▶ _AIM OF THE TASK_: Please reproduce the source text of every record below word for word, omitting the pictures.

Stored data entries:
-------------------------

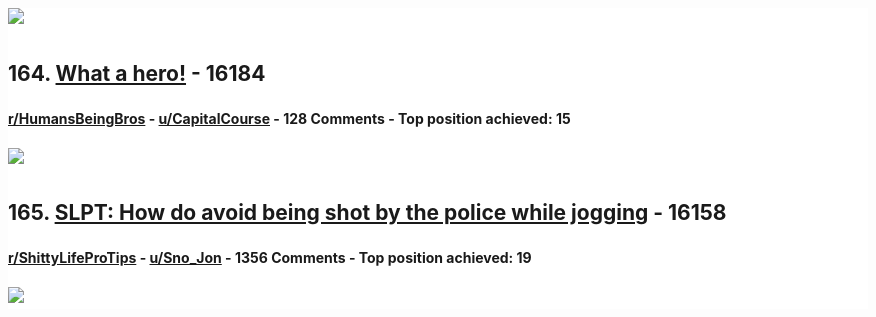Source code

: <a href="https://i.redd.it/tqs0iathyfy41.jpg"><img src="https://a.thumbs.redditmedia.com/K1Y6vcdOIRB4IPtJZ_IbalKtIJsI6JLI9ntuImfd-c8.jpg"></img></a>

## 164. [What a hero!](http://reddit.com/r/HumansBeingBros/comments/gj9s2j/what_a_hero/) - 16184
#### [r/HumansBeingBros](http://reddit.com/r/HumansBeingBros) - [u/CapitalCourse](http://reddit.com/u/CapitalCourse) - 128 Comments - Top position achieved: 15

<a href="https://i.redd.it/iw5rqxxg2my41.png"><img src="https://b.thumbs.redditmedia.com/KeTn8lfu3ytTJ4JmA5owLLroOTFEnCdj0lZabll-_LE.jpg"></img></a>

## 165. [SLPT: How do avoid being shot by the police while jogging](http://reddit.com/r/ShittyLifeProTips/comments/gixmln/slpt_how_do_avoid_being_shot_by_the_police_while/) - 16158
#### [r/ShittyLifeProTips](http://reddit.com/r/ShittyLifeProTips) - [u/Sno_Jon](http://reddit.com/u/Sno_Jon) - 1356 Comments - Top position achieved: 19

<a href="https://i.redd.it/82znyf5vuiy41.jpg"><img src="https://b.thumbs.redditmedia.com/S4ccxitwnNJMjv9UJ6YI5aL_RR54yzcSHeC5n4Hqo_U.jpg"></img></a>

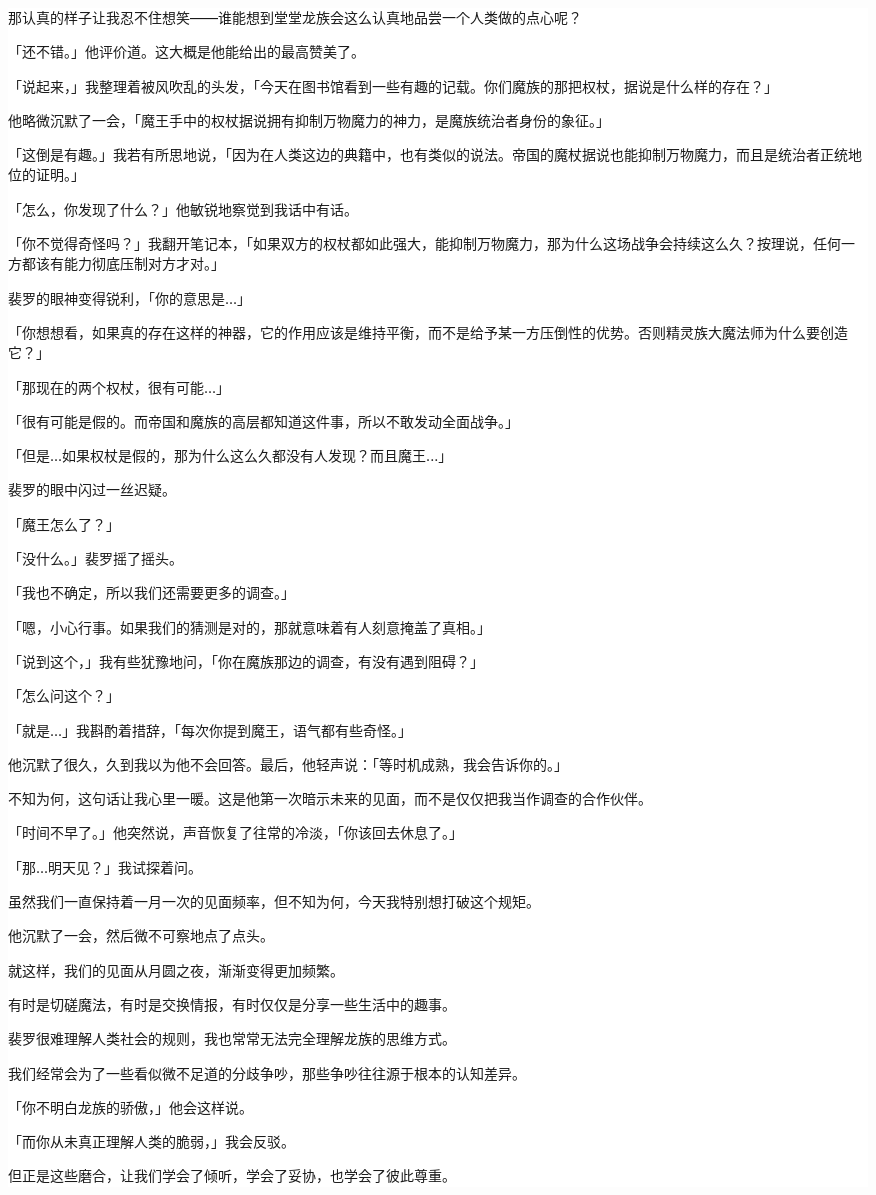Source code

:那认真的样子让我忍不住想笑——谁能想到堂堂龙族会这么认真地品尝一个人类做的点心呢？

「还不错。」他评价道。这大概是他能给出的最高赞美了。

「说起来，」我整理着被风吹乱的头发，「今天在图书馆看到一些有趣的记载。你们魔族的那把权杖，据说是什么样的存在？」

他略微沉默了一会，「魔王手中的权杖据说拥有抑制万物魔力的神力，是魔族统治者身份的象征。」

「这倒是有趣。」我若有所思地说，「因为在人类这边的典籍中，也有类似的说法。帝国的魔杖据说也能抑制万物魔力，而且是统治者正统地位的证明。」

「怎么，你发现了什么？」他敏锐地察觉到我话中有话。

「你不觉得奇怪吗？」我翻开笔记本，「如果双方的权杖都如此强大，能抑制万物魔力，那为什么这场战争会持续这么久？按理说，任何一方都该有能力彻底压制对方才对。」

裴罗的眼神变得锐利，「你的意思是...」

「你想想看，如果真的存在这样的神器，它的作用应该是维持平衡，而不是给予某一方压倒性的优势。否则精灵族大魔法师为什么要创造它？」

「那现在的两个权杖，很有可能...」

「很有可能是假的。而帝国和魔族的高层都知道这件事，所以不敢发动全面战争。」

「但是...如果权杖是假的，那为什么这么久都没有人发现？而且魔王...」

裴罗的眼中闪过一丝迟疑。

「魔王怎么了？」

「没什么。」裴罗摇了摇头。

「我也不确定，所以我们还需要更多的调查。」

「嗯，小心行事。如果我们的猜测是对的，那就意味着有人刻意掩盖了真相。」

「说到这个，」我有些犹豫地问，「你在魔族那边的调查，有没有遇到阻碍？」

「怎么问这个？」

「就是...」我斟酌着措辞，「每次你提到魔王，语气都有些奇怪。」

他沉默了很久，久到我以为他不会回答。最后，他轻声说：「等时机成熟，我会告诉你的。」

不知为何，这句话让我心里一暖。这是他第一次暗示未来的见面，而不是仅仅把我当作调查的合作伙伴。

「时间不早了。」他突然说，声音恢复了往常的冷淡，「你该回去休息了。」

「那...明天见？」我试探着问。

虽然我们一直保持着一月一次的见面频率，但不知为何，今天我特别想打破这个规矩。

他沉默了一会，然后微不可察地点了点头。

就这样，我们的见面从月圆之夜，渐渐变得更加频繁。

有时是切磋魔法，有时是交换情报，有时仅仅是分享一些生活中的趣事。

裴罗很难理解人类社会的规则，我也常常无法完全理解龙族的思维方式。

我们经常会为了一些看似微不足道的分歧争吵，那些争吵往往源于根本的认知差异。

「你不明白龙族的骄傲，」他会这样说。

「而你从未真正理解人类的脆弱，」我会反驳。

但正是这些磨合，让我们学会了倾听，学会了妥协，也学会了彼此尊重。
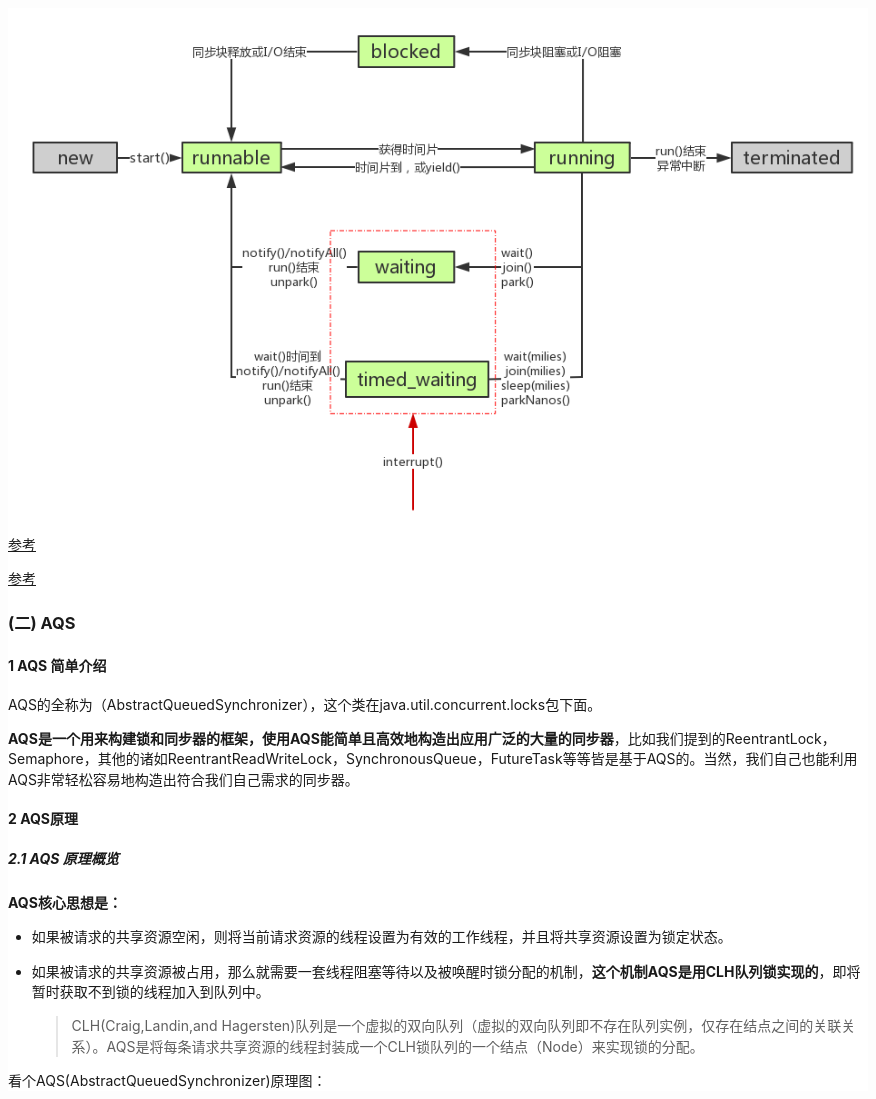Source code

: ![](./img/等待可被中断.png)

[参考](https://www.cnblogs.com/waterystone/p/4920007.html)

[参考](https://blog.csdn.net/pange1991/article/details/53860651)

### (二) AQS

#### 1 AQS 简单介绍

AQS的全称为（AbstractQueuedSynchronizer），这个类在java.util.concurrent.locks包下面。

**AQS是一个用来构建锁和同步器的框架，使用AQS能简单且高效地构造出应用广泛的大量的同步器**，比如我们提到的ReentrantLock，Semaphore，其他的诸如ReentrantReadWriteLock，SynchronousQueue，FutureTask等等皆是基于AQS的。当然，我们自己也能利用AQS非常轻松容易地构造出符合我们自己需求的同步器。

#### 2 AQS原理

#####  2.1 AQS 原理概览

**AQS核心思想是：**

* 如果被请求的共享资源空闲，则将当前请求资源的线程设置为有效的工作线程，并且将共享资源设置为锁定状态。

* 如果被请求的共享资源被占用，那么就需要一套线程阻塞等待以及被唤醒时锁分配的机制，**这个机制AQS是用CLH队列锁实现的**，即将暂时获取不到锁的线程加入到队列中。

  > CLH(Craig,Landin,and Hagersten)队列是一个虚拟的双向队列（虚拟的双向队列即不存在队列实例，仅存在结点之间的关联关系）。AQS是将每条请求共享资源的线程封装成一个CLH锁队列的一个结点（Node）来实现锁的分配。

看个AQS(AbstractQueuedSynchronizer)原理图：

-------------------------

▶ _ANSWER FOR THE TASK_:
Source code

: <a href="https://i.redd.it/tqs0iathyfy41.jpg"><img src="https://a.thumbs.redditmedia.com/K1Y6vcdOIRB4IPtJZ_IbalKtIJsI6JLI9ntuImfd-c8.jpg"></img></a>

## 164. [What a hero!](http://reddit.com/r/HumansBeingBros/comments/gj9s2j/what_a_hero/) - 16184
#### [r/HumansBeingBros](http://reddit.com/r/HumansBeingBros) - [u/CapitalCourse](http://reddit.com/u/CapitalCourse) - 128 Comments - Top position achieved: 15

<a href="https://i.redd.it/iw5rqxxg2my41.png"><img src="https://b.thumbs.redditmedia.com/KeTn8lfu3ytTJ4JmA5owLLroOTFEnCdj0lZabll-_LE.jpg"></img></a>

## 165. [SLPT: How do avoid being shot by the police while jogging](http://reddit.com/r/ShittyLifeProTips/comments/gixmln/slpt_how_do_avoid_being_shot_by_the_police_while/) - 16158
#### [r/ShittyLifeProTips](http://reddit.com/r/ShittyLifeProTips) - [u/Sno_Jon](http://reddit.com/u/Sno_Jon) - 1356 Comments - Top position achieved: 19

<a href="https://i.redd.it/82znyf5vuiy41.jpg"><img src="https://b.thumbs.redditmedia.com/S4ccxitwnNJMjv9UJ6YI5aL_RR54yzcSHeC5n4Hqo_U.jpg"></img></a>

Source code

:那认真的样子让我忍不住想笑——谁能想到堂堂龙族会这么认真地品尝一个人类做的点心呢？

「还不错。」他评价道。这大概是他能给出的最高赞美了。

「说起来，」我整理着被风吹乱的头发，「今天在图书馆看到一些有趣的记载。你们魔族的那把权杖，据说是什么样的存在？」

他略微沉默了一会，「魔王手中的权杖据说拥有抑制万物魔力的神力，是魔族统治者身份的象征。」

「这倒是有趣。」我若有所思地说，「因为在人类这边的典籍中，也有类似的说法。帝国的魔杖据说也能抑制万物魔力，而且是统治者正统地位的证明。」

「怎么，你发现了什么？」他敏锐地察觉到我话中有话。

「你不觉得奇怪吗？」我翻开笔记本，「如果双方的权杖都如此强大，能抑制万物魔力，那为什么这场战争会持续这么久？按理说，任何一方都该有能力彻底压制对方才对。」

裴罗的眼神变得锐利，「你的意思是...」

「你想想看，如果真的存在这样的神器，它的作用应该是维持平衡，而不是给予某一方压倒性的优势。否则精灵族大魔法师为什么要创造它？」

「那现在的两个权杖，很有可能...」

「很有可能是假的。而帝国和魔族的高层都知道这件事，所以不敢发动全面战争。」

「但是...如果权杖是假的，那为什么这么久都没有人发现？而且魔王...」

裴罗的眼中闪过一丝迟疑。

「魔王怎么了？」

「没什么。」裴罗摇了摇头。

「我也不确定，所以我们还需要更多的调查。」

「嗯，小心行事。如果我们的猜测是对的，那就意味着有人刻意掩盖了真相。」

「说到这个，」我有些犹豫地问，「你在魔族那边的调查，有没有遇到阻碍？」

「怎么问这个？」

「就是...」我斟酌着措辞，「每次你提到魔王，语气都有些奇怪。」

他沉默了很久，久到我以为他不会回答。最后，他轻声说：「等时机成熟，我会告诉你的。」

不知为何，这句话让我心里一暖。这是他第一次暗示未来的见面，而不是仅仅把我当作调查的合作伙伴。

「时间不早了。」他突然说，声音恢复了往常的冷淡，「你该回去休息了。」

「那...明天见？」我试探着问。

虽然我们一直保持着一月一次的见面频率，但不知为何，今天我特别想打破这个规矩。

他沉默了一会，然后微不可察地点了点头。

就这样，我们的见面从月圆之夜，渐渐变得更加频繁。

有时是切磋魔法，有时是交换情报，有时仅仅是分享一些生活中的趣事。

裴罗很难理解人类社会的规则，我也常常无法完全理解龙族的思维方式。

我们经常会为了一些看似微不足道的分歧争吵，那些争吵往往源于根本的认知差异。

「你不明白龙族的骄傲，」他会这样说。

「而你从未真正理解人类的脆弱，」我会反驳。

但正是这些磨合，让我们学会了倾听，学会了妥协，也学会了彼此尊重。
Source code

: ![](./img/等待可被中断.png)

[参考](https://www.cnblogs.com/waterystone/p/4920007.html)

[参考](https://blog.csdn.net/pange1991/article/details/53860651)

### (二) AQS

#### 1 AQS 简单介绍

AQS的全称为（AbstractQueuedSynchronizer），这个类在java.util.concurrent.locks包下面。

**AQS是一个用来构建锁和同步器的框架，使用AQS能简单且高效地构造出应用广泛的大量的同步器**，比如我们提到的ReentrantLock，Semaphore，其他的诸如ReentrantReadWriteLock，SynchronousQueue，FutureTask等等皆是基于AQS的。当然，我们自己也能利用AQS非常轻松容易地构造出符合我们自己需求的同步器。

#### 2 AQS原理

#####  2.1 AQS 原理概览

**AQS核心思想是：**

* 如果被请求的共享资源空闲，则将当前请求资源的线程设置为有效的工作线程，并且将共享资源设置为锁定状态。

* 如果被请求的共享资源被占用，那么就需要一套线程阻塞等待以及被唤醒时锁分配的机制，**这个机制AQS是用CLH队列锁实现的**，即将暂时获取不到锁的线程加入到队列中。

  > CLH(Craig,Landin,and Hagersten)队列是一个虚拟的双向队列（虚拟的双向队列即不存在队列实例，仅存在结点之间的关联关系）。AQS是将每条请求共享资源的线程封装成一个CLH锁队列的一个结点（Node）来实现锁的分配。

看个AQS(AbstractQueuedSynchronizer)原理图：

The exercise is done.